WASHINGTON U.S. regulators proposed rules on Thursday to protect consumers from service disruptions when talks stall over fees cable and satellite providers must pay for broadcast content.
The Federal Communications Commission will seek comment on changes to its rules on retransmission consent, the negotiations over how much TV distributors should pay for the right to carry the free-to-air signals of ABC, CBS, Fox and NBC.
While most retransmission consent negotiations go on quietly behind closed doors, the disputes drew widespread attention in November after Cablevision Systems Corp failed to reach a timely programing deal with News Corp for Fox programing.
More than 3 million New York-area homes experienced a 15-day blackout of local Fox news, the opening of baseball's World Series and popular shows like "House," "Glee" and "The Simpsons."
The FCC largely stays out of fights over broadcast program carriage, but after the Fox-Cablevision spat the agency pledged to explore actions to protect customers from blackouts.
"Consumers have real and understandable concerns," FCC Chairman Julius Genachowski said at the agency's open meeting.
Genachowski said it was time to take a fresh look and explore measures the agency could take to make retransmission consent operate more smoothly and serve consumers.
The proposal would provide more guidance to broadcasters and cable and satellite providers on what constitutes good-faith negotiations, and would require notifying consumers of the potential of a blackout within 30 days of a retransmission agreement expiring.
The FCC also seeks comment on other actions interested parties believe it should consider to mitigate service disruptions.
But Genachowski warned broadcasters and cable companies against waiting for the U.S. government to intervene.
"No one should interpret our initiation of this proceeding as a signal or an excuse to drag their feet on reaching retransmission consent agreements," Genachowski said.
FCC AUTHORITY LIMITED
Some industry players want the FCC to go further in protecting broadcast rights, but the agency warned of its limited authority.
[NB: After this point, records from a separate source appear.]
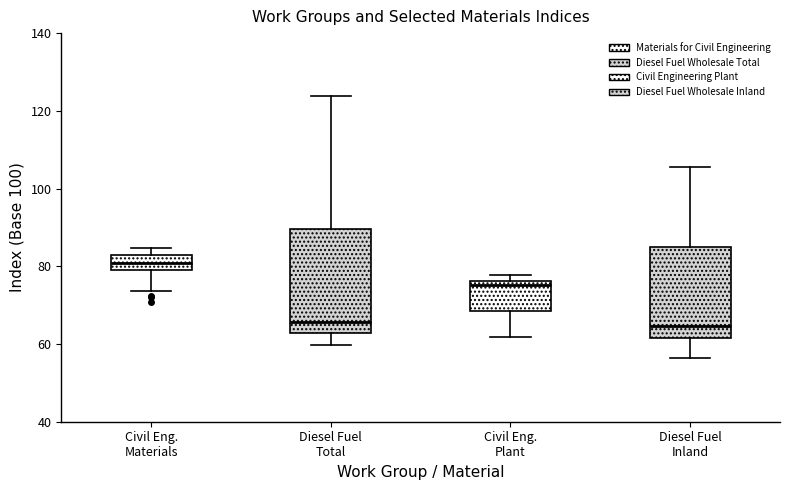

Where is the lower edge of the box for Civil Eng. Materials on the y-axis? The values are not printed on the chart, so give them approximately, as read against the axis.

80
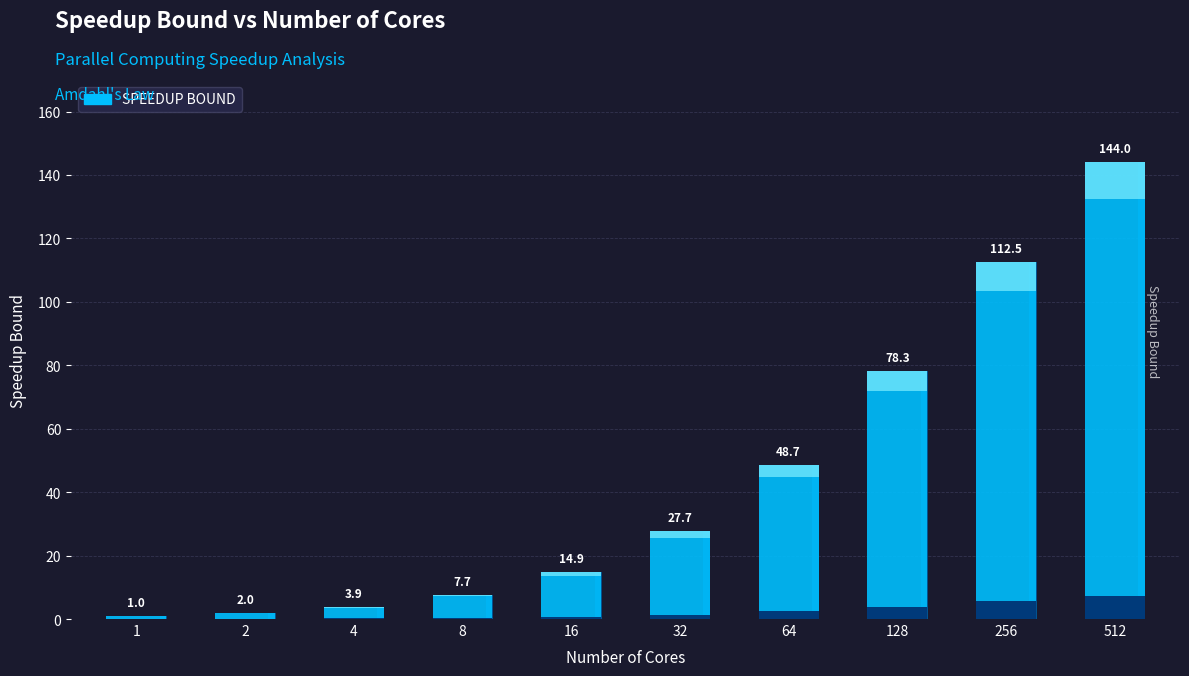

What is the change in value from 32 to 64?

+21.0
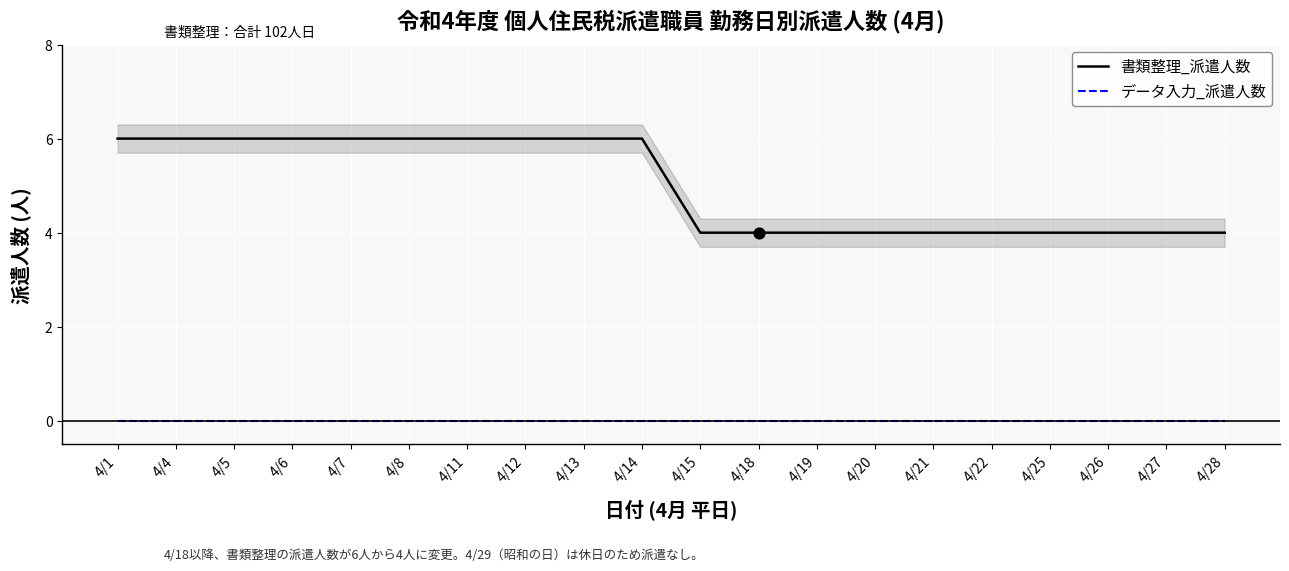

At how many categories does at least one series exceed 1?

20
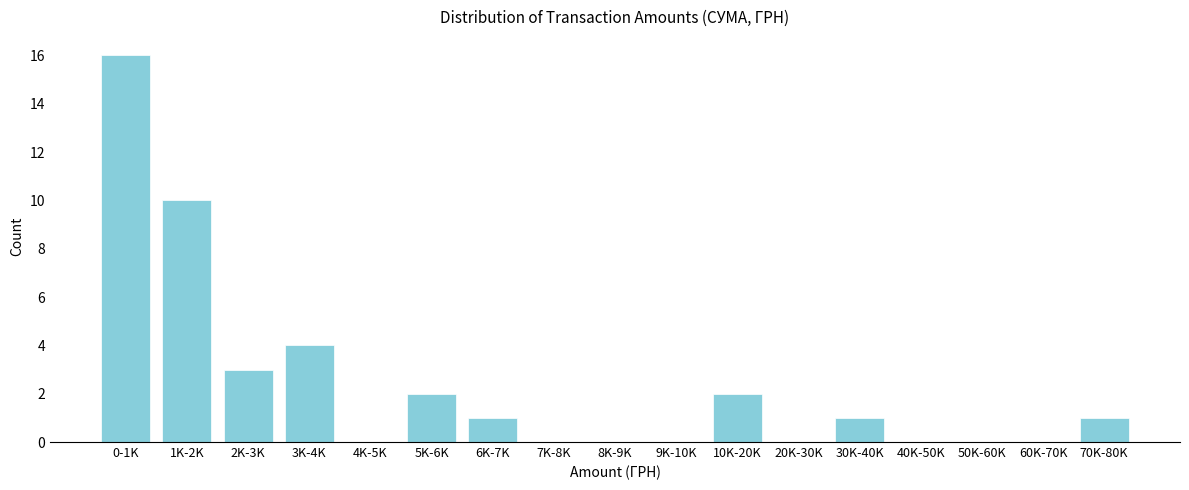

Reading left to right, extract all data points from this chart.

0-1K=16	1K-2K=10	2K-3K=3	3K-4K=4	4K-5K=0	5K-6K=2	6K-7K=1	7K-8K=0	8K-9K=0	9K-10K=0	10K-20K=2	20K-30K=0	30K-40K=1	40K-50K=0	50K-60K=0	60K-70K=0	70K-80K=1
The American Cable Association advocated an "extreme makeover" of broadcast program carriage rules that the trade group said are outdated and benefit "price-gouging TV stations" at the expense of consumers.
Retransmission consent "inflicts serious economic harm on consumers," said Matthew Polka, ACA's president and chief executive.
But sweeping changes would require Congress to broaden the agency's statutory authority, the FCC said.
FCC Commissioner Mignon Clyburn said the agency cannot intervene beyond good-faith considerations even though "the public is not being served with channels that are dark due to monetary standoffs."
Congress must overhaul the retransmission consent rules before the FCC can take bolder steps. "Short of that, we will do the best with what we have," Clyburn said.
Still, public interest groups criticized the FCC's proposal, saying it did not go far enough.
"The FCC needs to do more to help consumers, instead of just helping the cable companies and broadcasters," said Joel Kelsey, political adviser for the public interest group Free Press.